Gonzaga made an impressive run to 29-0 and a No. 1 ranking before losing its first game on Feb. 25. There have been only seven teams in NCAA history to accomplish the incredible feat of a perfect season. They are as follows:
* 1955-56 San Francisco Dons. Went 25-0 and won the NCAA title. The Dons played in the 25-team NCAA Tournament and beat UCLA, Utah, SMU and finally Iowa. All wins are by double digits..
* 1956-57 North Carolina Tar Heels. Went 32-0 and won the NCAA title. Maybe the most overlooked dominant team in the history of the sport. The Tar Heels, coached by Frank McGuire, were led by Lennie Rosenbluth's 28.0 points per game and Pete Brennan's 10.4 boards average
* 1963-64 UCLA Bruins. Went 30-0 and won the NCAA title. The group that became the first national champion of the 10 John Wooden would coach.
* 1966-67 UCLA Bruins. Went 30-0 and won the NCAA title. These Bruins would go undefeated with first-year-eligible player, sophomore Lew Alcindor (Kareem Abul-Jabbar).
* 1971-72 UCLA Bruins. Went 30-0 won the NCAA title. They averaged 32 points in win margin.
* 1972-73 UCLA Bruins. Went 30-0 and won the NCAA title. Another 25-team tournament, this ending is famous for featuring what many consider to be the best performance in a college basketball game -- ever.
* 1975-76 Indiana Hoosiers. Went 32-0 and won the NCAA title. This was the last team to go wire-to-wire without losing a game.
In the past, we’ve seen teams like the George Mason Patriots and the LSU Tigers, double-digit seeds, make the Final Four, which is in Glendale, Ariz. this year. Will anyone be the wearer of the glass slipper this year? It will be interesting to see if a mid-major school can make a run to the Final Four. Americans love to root for the underdog, and it’ll be fun to see if there’s a few David’s in the field to root for against the Goliaths.
This has been a down year for college basketball in Louisiana. Of the 12 NCAA Division I basketball playing schools in the state, only three had winning records through mid-February. Louisiana Tech at 18-8 was in second place in Conference USA behind the Middle Tennessee Blue Raiders, who were 22-4 under coach Kermit Davis.

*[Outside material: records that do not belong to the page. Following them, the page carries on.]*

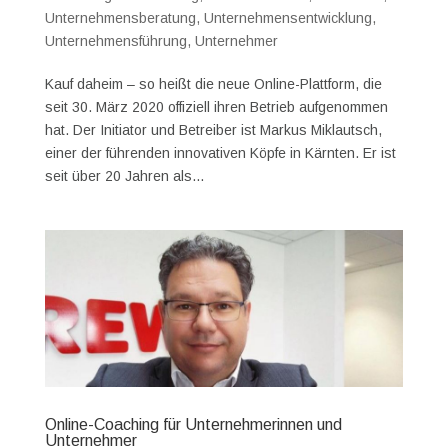
Unternehmensberatung
,
Unternehmensentwicklung
,
Unternehmensführung
,
Unternehmer
Kauf daheim – so heißt die neue Online-Plattform, die
seit 30. März 2020 offiziell ihren Betrieb aufgenommen
hat. Der Initiator und Betreiber ist Markus Miklautsch,
einer der führenden innovativen Köpfe in Kärnten. Er ist
seit über 20 Jahren als...
Online-Coaching für Unternehmerinnen und
Unternehmer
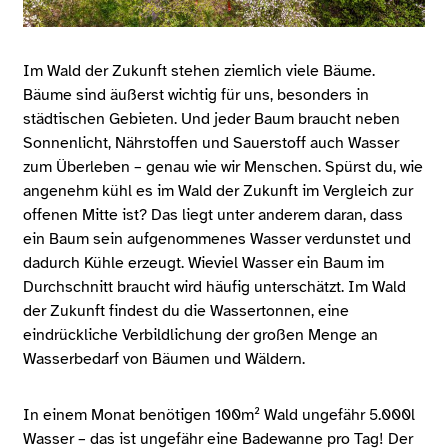
Im Wald der Zukunft stehen ziemlich viele Bäume.
Bäume sind äußerst wichtig für uns, besonders in
städtischen Gebieten. Und jeder Baum braucht neben
Sonnenlicht, Nährstoffen und Sauerstoff auch Wasser
zum Überleben – genau wie wir Menschen. Spürst du, wie
angenehm kühl es im Wald der Zukunft im Vergleich zur
offenen Mitte ist? Das liegt unter anderem daran, dass
ein Baum sein aufgenommenes Wasser verdunstet und
dadurch Kühle erzeugt. Wieviel Wasser ein Baum im
Durchschnitt braucht wird häufig unterschätzt. Im Wald
der Zukunft findest du die Wassertonnen, eine
eindrückliche Verbildlichung der großen Menge an
Wasserbedarf von Bäumen und Wäldern.
In einem Monat benötigen 100m² Wald ungefähr 5.000l
Wasser – das ist ungefähr eine Badewanne pro Tag! Der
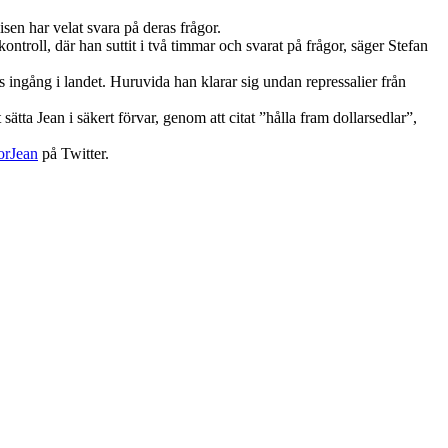
en har velat svara på deras frågor.
ntroll, där han suttit i två timmar och svarat på frågor, säger Stefan
 ingång i landet. Huruvida han klarar sig undan repressalier från
tta Jean i säkert förvar, genom att citat ”hålla fram dollarsedlar”,
orJean
på Twitter.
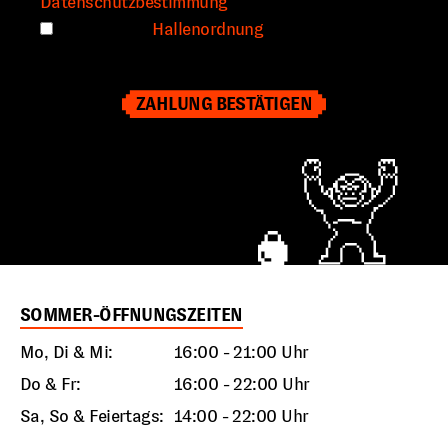
Datenschutzbestimmung
gelesen und akzeptiert.
Ich habe die
Hallenordnung
gelesen und zur
Kenntnis genommen.
SOMMER-ÖFFNUNGSZEITEN
Mo, Di & Mi:
16:00 - 21:00 Uhr
Do & Fr:
16:00 - 22:00 Uhr
Sa, So & Feiertags:
14:00 - 22:00 Uhr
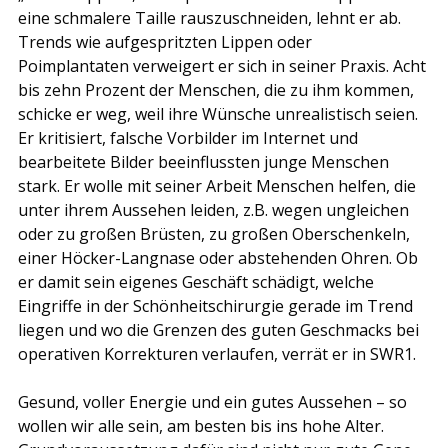
eine schmalere Taille rauszuschneiden, lehnt er ab. 
Trends wie aufgespritzten Lippen oder 
Poimplantaten verweigert er sich in seiner Praxis. Acht 
bis zehn Prozent der Menschen, die zu ihm kommen, 
schicke er weg, weil ihre Wünsche unrealistisch seien. 
Er kritisiert, falsche Vorbilder im Internet und 
bearbeitete Bilder beeinflussten junge Menschen 
stark. Er wolle mit seiner Arbeit Menschen helfen, die 
unter ihrem Aussehen leiden, z.B. wegen ungleichen 
oder zu großen Brüsten, zu großen Oberschenkeln, 
einer Höcker-Langnase oder abstehenden Ohren. Ob 
er damit sein eigenes Geschäft schädigt, welche 
Eingriffe in der Schönheitschirurgie gerade im Trend 
liegen und wo die Grenzen des guten Geschmacks bei 
operativen Korrekturen verlaufen, verrät er in SWR1.
Gesund, voller Energie und ein gutes Aussehen – so 
wollen wir alle sein, am besten bis ins hohe Alter. 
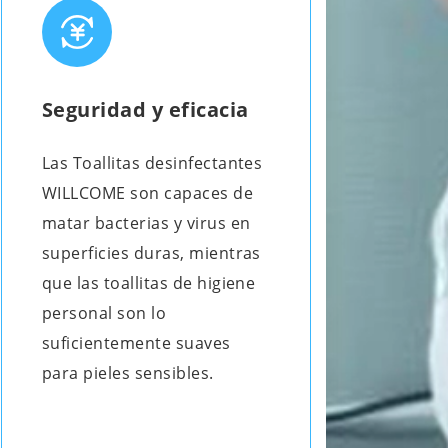
Seguridad y eficacia
Có
Las Toallitas desinfectantes
Las
WILLCOME son capaces de
alg
matar bacterias y virus en
pie
superficies duras, mientras
ha
que las toallitas de higiene
inc
personal son lo
suficientemente suaves
para pieles sensibles.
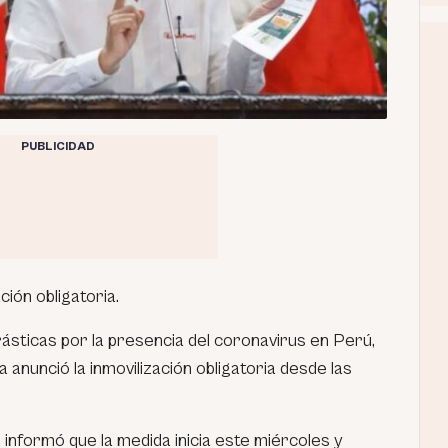
PUBLICIDAD
ión obligatoria.
ásticas por la presencia del coronavirus en Perú,
 anunció la inmovilización obligatoria desde las
a informó que la medida inicia este miércoles y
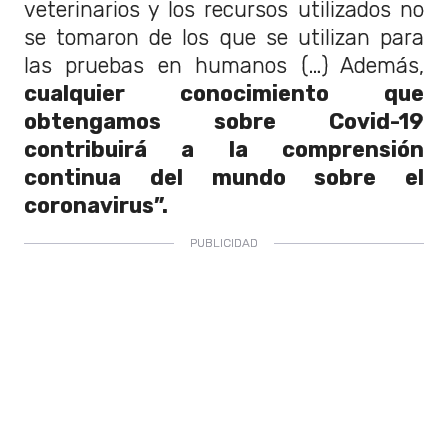
veterinarios y los recursos utilizados no
se tomaron de los que se utilizan para
las pruebas en humanos (…) Además,
cualquier conocimiento que
obtengamos sobre Covid-19
contribuirá a la comprensión
continua del mundo sobre el
coronavirus”.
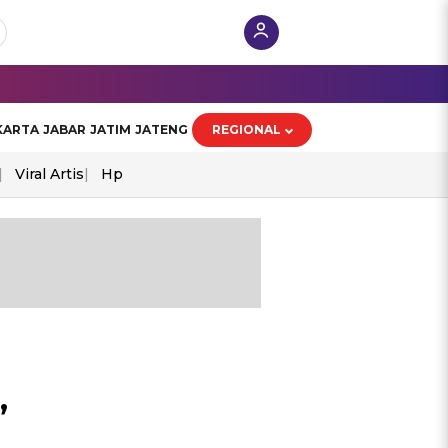
KARTA
JABAR
JATIM
JATENG
REGIONAL
Viral Artis
Hp
,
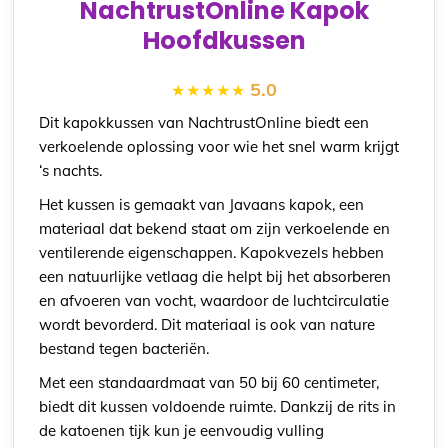
NachtrustOnline Kapok
Hoofdkussen
5.0
Dit kapokkussen van NachtrustOnline biedt een
verkoelende oplossing voor wie het snel warm krijgt
‘s nachts.
Het kussen is gemaakt van Javaans kapok, een
materiaal dat bekend staat om zijn verkoelende en
ventilerende eigenschappen. Kapokvezels hebben
een natuurlijke vetlaag die helpt bij het absorberen
en afvoeren van vocht, waardoor de luchtcirculatie
wordt bevorderd. Dit materiaal is ook van nature
bestand tegen bacteriën.
Met een standaardmaat van 50 bij 60 centimeter,
biedt dit kussen voldoende ruimte. Dankzij de rits in
de katoenen tijk kun je eenvoudig vulling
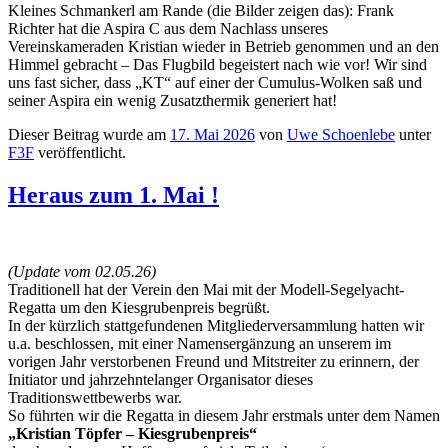
Kleines Schmankerl am Rande (die Bilder zeigen das): Frank
Richter hat die Aspira C aus dem Nachlass unseres
Vereinskameraden Kristian wieder in Betrieb genommen und an den
Himmel gebracht – Das Flugbild begeistert nach wie vor! Wir sind
uns fast sicher, dass „KT“ auf einer der Cumulus-Wolken saß und
seiner Aspira ein wenig Zusatzthermik generiert hat!
Dieser Beitrag wurde am
17. Mai 2026
von
Uwe Schoenlebe
unter
F3F
veröffentlicht.
Heraus zum 1. Mai !
(Update vom 02.05.26)
Traditionell hat der Verein den Mai mit der Modell-Segelyacht-
Regatta um den Kiesgrubenpreis begrüßt.
In der kürzlich stattgefundenen Mitgliederversammlung hatten wir
u.a. beschlossen, mit einer Namensergänzung an unserem im
vorigen Jahr verstorbenen Freund und Mitstreiter zu erinnern, der
Initiator und jahrzehntelanger Organisator dieses
Traditionswettbewerbs war.
So führten wir die Regatta in diesem Jahr erstmals unter dem Namen
„Kristian Töpfer – Kiesgrubenpreis“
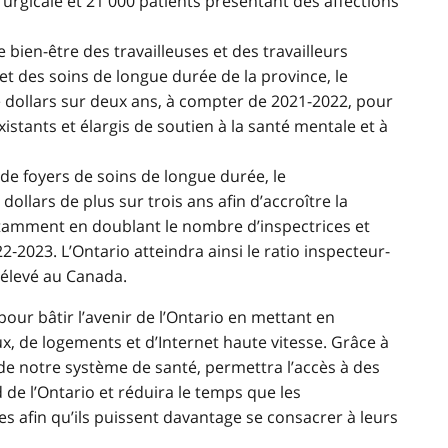
rurgicale et 21 000 patients présentant des affections
bien-être des travailleuses et des travailleurs
et des soins de longue durée de la province, le
e dollars sur deux ans, à compter de 2021-2022, pour
xistants et élargis de soutien à la santé mentale et à
 de foyers de soins de longue durée, le
ollars de plus sur trois ans afin d’accroître la
otamment en doublant le nombre d’inspectrices et
2‑2023. L’Ontario atteindra ainsi le ratio inspecteur-
 élevé au Canada.
ur bâtir l’avenir de l’Ontario en mettant en
x, de logements et d’Internet haute vitesse. Grâce à
é de notre système de santé, permettra l’accès à des
 de l’Ontario et réduira le temps que les
 afin qu’ils puissent davantage se consacrer à leurs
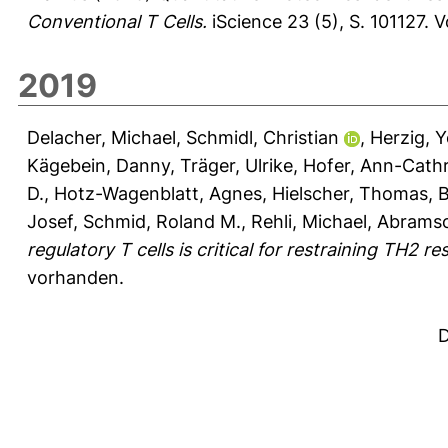
Conventional T Cells.
iScience 23 (5), S. 101127.
V
2019
Delacher, Michael
,
Schmidl, Christian
,
Herzig, 
Kägebein, Danny
,
Träger, Ulrike
,
Hofer, Ann-Cathr
D.
,
Hotz-Wagenblatt, Agnes
,
Hielscher, Thomas
,
B
Josef
,
Schmid, Roland M.
,
Rehli, Michael
,
Abramso
regulatory T cells is critical for restraining TH2 r
vorhanden.
D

The biggest disappointment of the year has to be Johnny Jones’ LSU Tigers. After failing to make the NCAA Tournament last season with Ben Simmons, who was the No.1 overall pick in the NBA draft last year, LSU is suffering through a miserable season on the hardwood. The Tigers have won only one Southeastern Conference game, and have looked non-competitive in most games. I, like most LSU fans, have forgotten about basketball and have turned my focus to LSU Baseball.
I think it’s time for LSU Athletics Director Joe Alleva, who came to Baton Rouge from a place that knows all about winning basketball – Duke University, to make a change. LSU Basketball isn’t relevant anymore. No one shows up for games, and who can blame fans for not wanting to watch bad basketball played by a poorly coached team that appears to be just out on the court playing a “pick-up” game at the local gym.
If I were in Alleva’s position, I would be on the phone with MTSU’s Kermit Davis. Davis spent five seasons as an assistant at LSU from 1997-2002 before he got the job with the Blue Raiders. In his 15 seasons in beautiful Murfreesboro, Tenn., Davis has won 63 percent of his games and has never had a losing season. In the last six seasons, five of his teams have won 20-plus games. The one team that didn’t win at least 20, won 19. Last year in the first round of the NCAA Tournament as a No. 15 seed, Middle Tennessee upset No. 2 seed Michigan State, 90–81. For me, firing Jones and hiring Davis is a no-brainer.
My suggestion for you is to put off any work around the house, grab the chips and dip, throw some burgers on the grill, pop open an ice cold beverage and become a full-fledged couch potato so you can fully enjoy this great time of year!